The European Fund and Asset Management Association (EFAMA) has published this week its response to the last European Commission’s consultation proposal for an initiative on sustainable corporate governance.
The EC’s consultation publicly launched last October 2020 aimed to gather data and to collect the views of stakeholders in regard to a possible initiative on sustainable corporate governance, at three levels :
-identify the need and objectives for EU intervention as well as different policy options,
-better assess the costs and benefits of different policy options and
-gather additional knowledge about certain specific issues (national frameworks, enforcement mechanisms and current jurisprudence).
Globally the EFAMA is very supportive to this European Commission’s initiative to ensure that environmental and social interests are fully embedded into business strategies to improve the reliability of information disclosed by companies under the revised Non-Financial Reporting Directive (NFRD) and, in turn, positively affect the quality of disclosures made to end-investors.
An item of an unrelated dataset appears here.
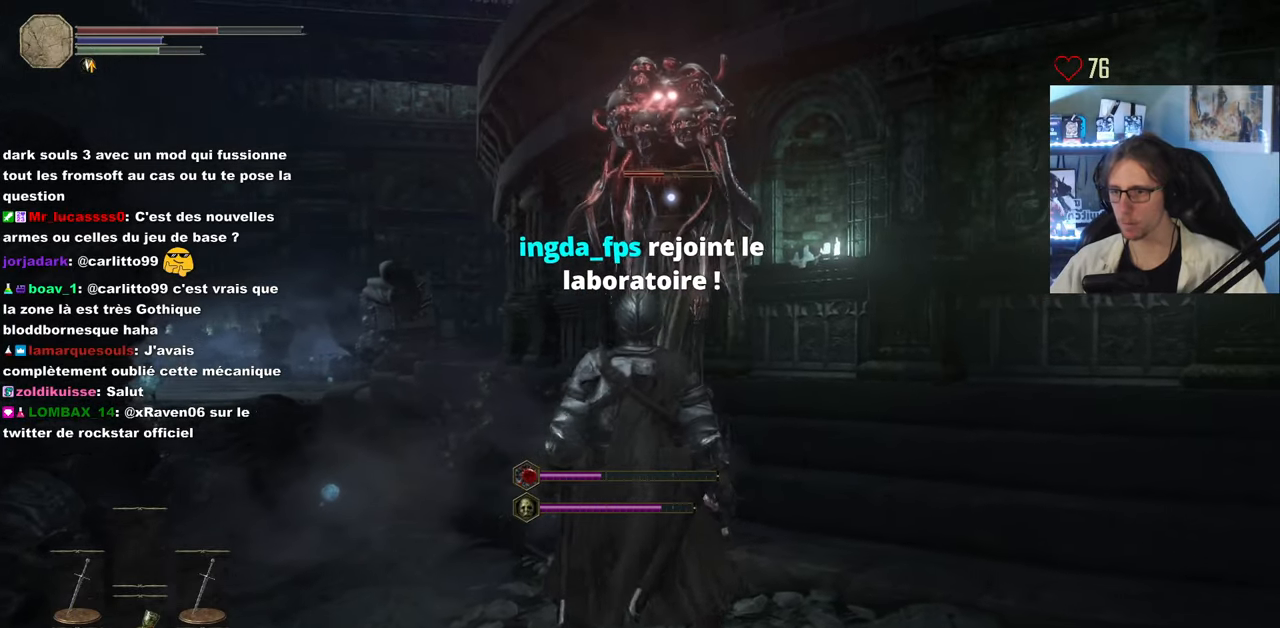
{"keys": [], "mouse": ["right"], "events": [[67, "mouse_right", "up"], [117, "mouse_right", "down"], [200, "mouse_right", "up"], [300, "mouse_right", "down"], [400, "mouse_right", "up"], [434, "mouse_right", "down"]]}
Except for one major concern addressed about the fundamental opposition between the interests of shareholders and those of stakeholders portrayed in the EU consultation paper, which depicts shareholders as exclusively interested in short-term financial returns, while European Supervisory Authorities, as well as EFAMA, have not found sufficient evidence of investor-driven short-termism in European capital markets.
“Investors value businesses that keep stakeholders’ interests in mind and adopt a long-term perspective with regards to sustainability and risk. Through a wide range of engagement activities, the asset management industry plays an increasingly important role in positively impacting investee companies on issues such as sustainability, governance, due diligence, executive remuneration and the overall business strategy. We firmly reject the assumption that shareholders are exclusively interested in short-term financial returns as it does not match the reality. We ask that more tools be given to asset managers to further strengthen their stewardship role.”Tanguy van de Werve, Director General of EFAMA
In its response, EFAMA provides evidence and recommendations it believes will contribute to achieving the European Commission’s objective.
Directors’ duty of care and stakeholders’ interests
The association agrees that defining stakeholders’ interests is essential to managing sustainability risks and opportunities and as such, that corporate directors should ensure to implement adequate procedures to identify, prevent and address possible risks and adverse impacts on stakeholders
“It is vital for companies’ prosperity that corporate decisions integrates both stakeholder and shareholder interests. (…) Several sustainability factors also constitute systemic risks that affect environment and society and, in turn, may become relevant to shareholders’ financial interests.”EFAMA
Question was asked, either stakeholders, such as for example employees, the environment or people affected by the operations of the company as represented by civil society organisations should be given a role in the enforcement of directors’ duty of care? To which EFAMA warns against an enforcement role for stakeholders which would put the accountability of directors to shareholders and stakeholders on the same rank and raise several unintended practical and legal issues.
Due diligence duty
In its intention to prevent greenwashing and ensure comparability, the SFDR new framework implies that financial players assess and report to investors on any principal adverse impacts of investment decisions on sustainability factors.
According to EFAMA,
“corresponding reporting requirements on companies to identify and disclose sustainability risks and adverse impacts in accordance with consistent metrics would improve the quality and availability of such information, enabling investors to fulfil their disclosures requirements and provide their clients with decision-useful information”
However, the association advises that any EU legal framework implemented for supply chain due diligence should not impose a competitive disadvantage for EU companies and consequently that companies not established in the EU but listed in EU regulated markets should be subject to the same obligations.
For EFAMA, the system would gain in having SMEs also involved in this framework but with a lighter reporting requirements and, possibly, be subject to a “comply or explain” approach whereby they could refrain from applying due diligence processes if the risk of adverse impacts is less relevant given their specific business model.
Other elements of sustainable corporate governance
Finally, EFAMA supports directors’ variable remuneration being linked to the achievement of long-term sustainability goals. Nevertheless, the association says prescriptive requirements would be disproportionate and would fail to adapt performance criteria to different activities, risks and investment strategies.
EFAMA encourages competent EU bodies to carry out further research on shareholder pay-outs and the drivers of short-termism in the EU before considering any legislative action in the area of share buybacks.